La fractura que ayer se puso en evidencia trasciende, en suma, el ámbito político, partidario y electoral. Es una división profunda entre los intereses de los grandes capitales nacionales y trasnacionales, empeñados en conservar sus privilegios y las circunstancias propicias a la depredación del país, y millones de mexicanos excluidos y marginados.

Independientemente del juicio que merezca la ceremonia protagonizada ayer por el ex candidato presidencial de la coalición Por el Bien de Todos, debe admitirse que López Obrador formuló en su discurso un diagnóstico preciso y certero de esta dislocación nacional y de la circunstancia insostenible en que ha sido colocada la nación por el grupo en el poder, esa alianza político-empresarial y mediática que, ante la asunción del presidente legítimo, expresó su posición de manera inequívoca por medio de un delirante editorial del diario madrileño El País: «Si algo ha logrado López Obrador con su permanente y escasa consideración con las instituciones democráticas del Estado y con sus decisiones es el oprobio de poner en peligro la convivencia pacífica y la paz civil», sostiene el texto, como si hubiese mayor amenaza a la paz que la condición de 10 millones de mexicanos que subsisten con un dólar diario o menos (más de 30 millones viven con cuatro dólares al día o menos), o como si las «instituciones democráticas» hubieran actuado como tales y se hubieran empeñado en esclarecer las múltiples dudas de manipulación que empañan los resultados oficiales de la elección del pasado 2 de julio.

Al contrario de lo que se afirma en ese editorial ­lo que no expresaron ni los medios mexicanos más abiertamente oligárquicos­, la «presidencia legítima» se presenta como un intento, tal vez el último posible, por mantener dentro de cauces pacíficos y legales el vasto descontento político, económico y social que recorre al país.

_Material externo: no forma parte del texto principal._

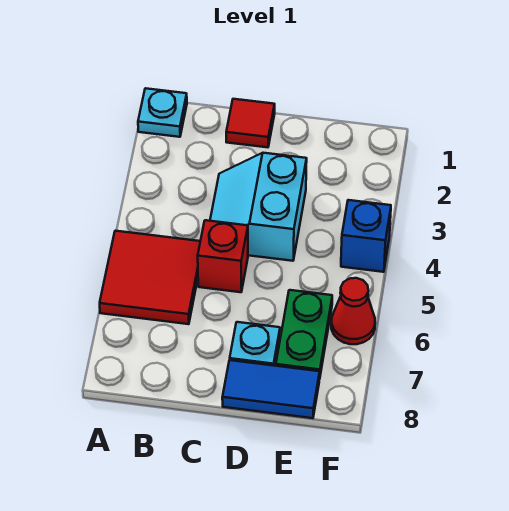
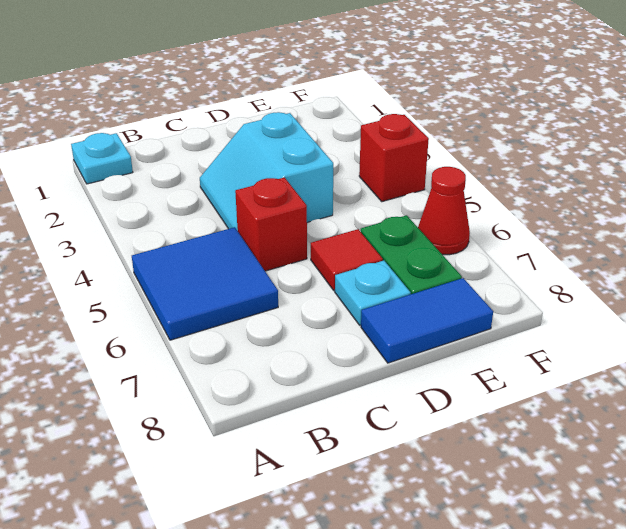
red tile A5:B6 level 1 -> blue tile A5:B6 level 1
red tile C1 level 1 -> red tile D6 level 1
blue brick F4 level 1 -> red brick F4 level 1

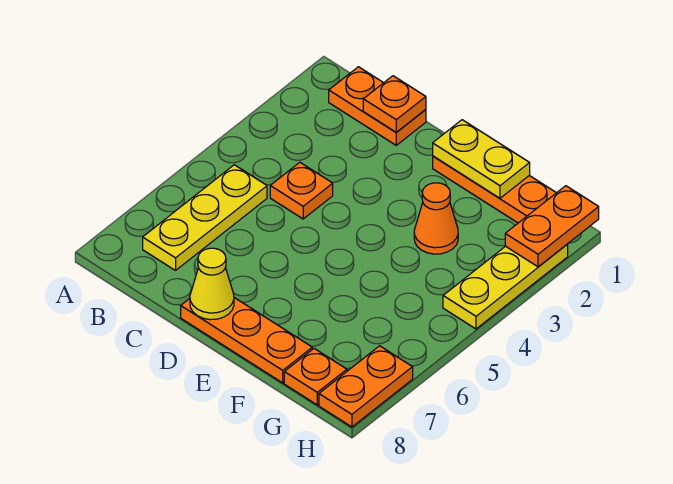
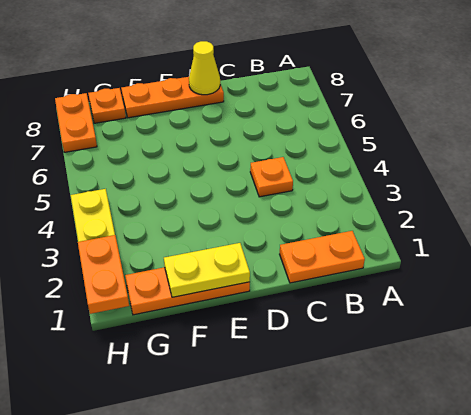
yellow plate B5:B7 level 1 -> none
orange plate C1 level 2 -> none
orange cone F3 level 1 -> none

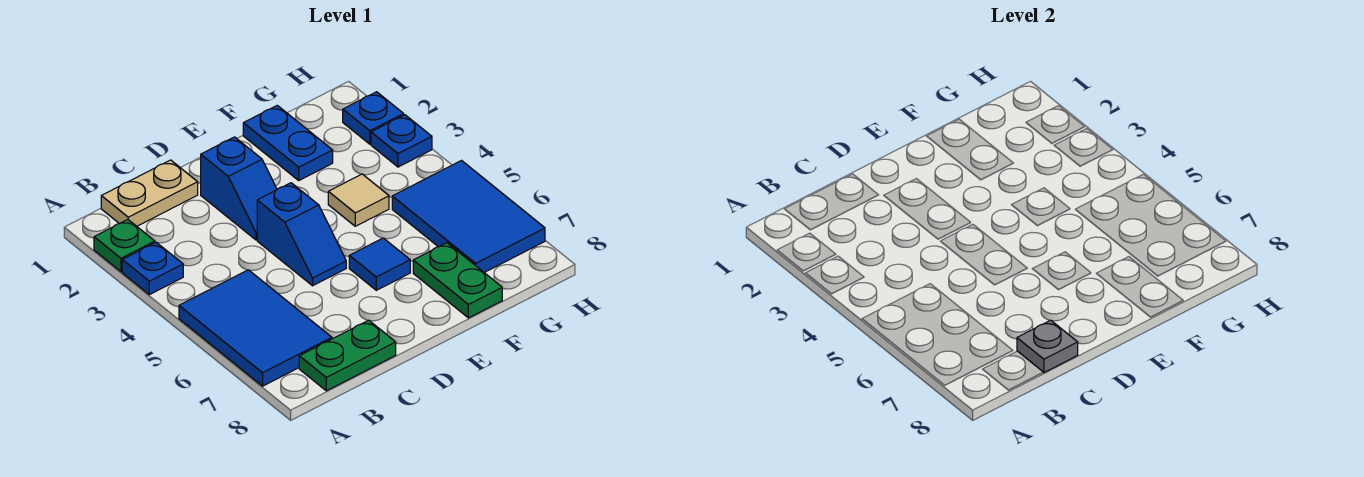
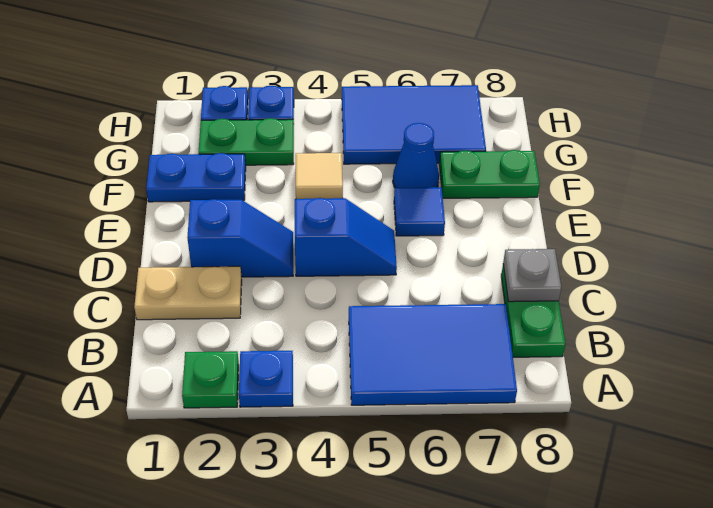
tan plate B1:C1 level 1 -> tan plate C1:C2 level 1
none -> blue cone F6 level 1
none -> green plate G2:G3 level 1

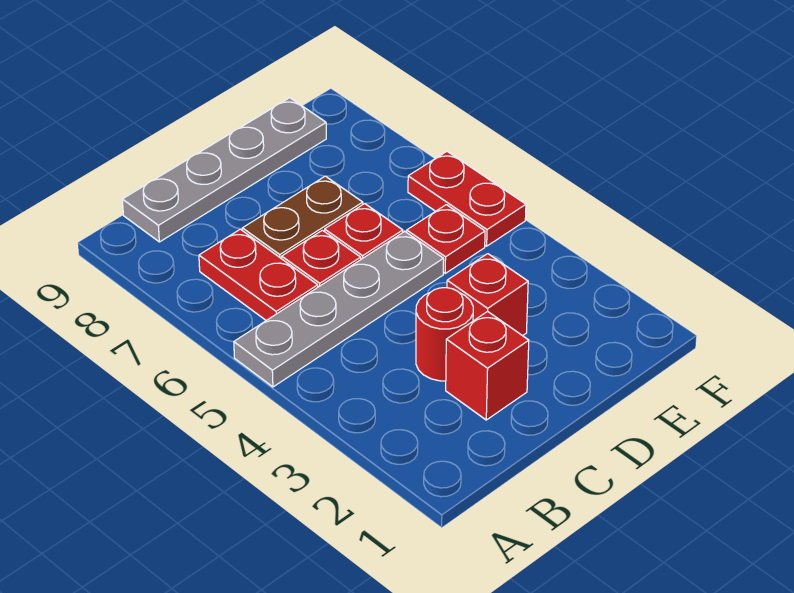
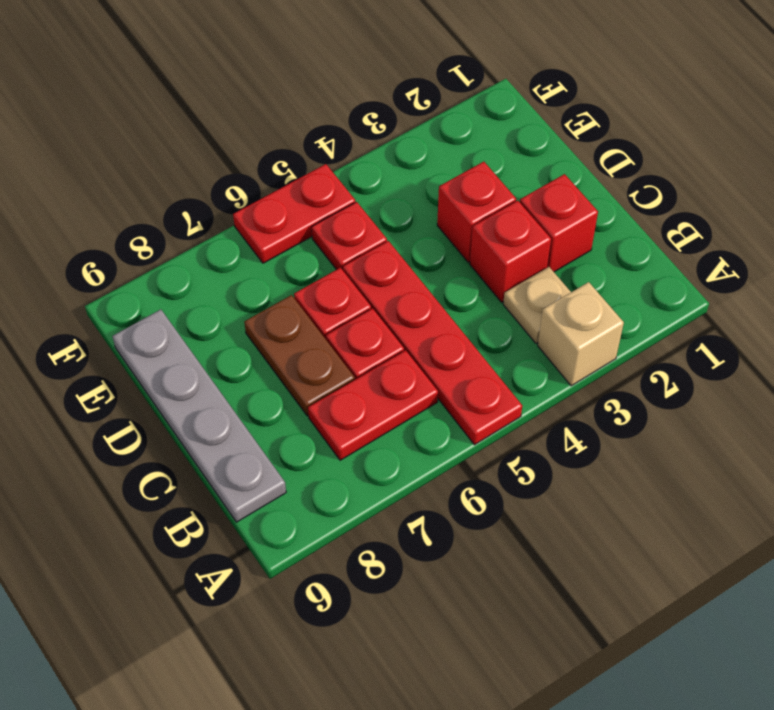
none -> tan brick A3 level 1
grey plate A5:D5 level 1 -> red plate A5:D5 level 1
none -> tan plate B3 level 1
red round brick C3 level 1 -> red brick C3 level 1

Se trata de un recurso para crear estructuras de participación allí donde las instituciones, operadas en forma irresponsable y desastrosa, han resultado incapaces de dar curso a las inconformidades y a la diversidad de importantes sectores sociales. Es un esfuerzo por empezar a abordar y resolver los problemas reales de México mediante una articulación social que supla las miserias y las distorsiones de los organismos públicos oficiales.

Si algo no hubo la tarde de ayer en el Zócalo fue un llamado a la violencia, y cabe felicitarse por ello. Por lo demás, las instituciones formales y oficiales deben reconciliarse con los sectores sociales que han sido sistemáticamente agraviados desde ellas. Por lo demás, los 20 puntos mencionados ayer por López Obrador para su llamado gobierno legítimo no son más que acciones de sentido común para empezar a pagar la enorme deuda social, económica y política para con millones de mexicanos. Las circunstancias de marginación y miseria de éstos, y la ambición insaciable de los grandes capitales nacionales y foráneos, constituyen el desafío real a la estabilidad y a la paz en este país.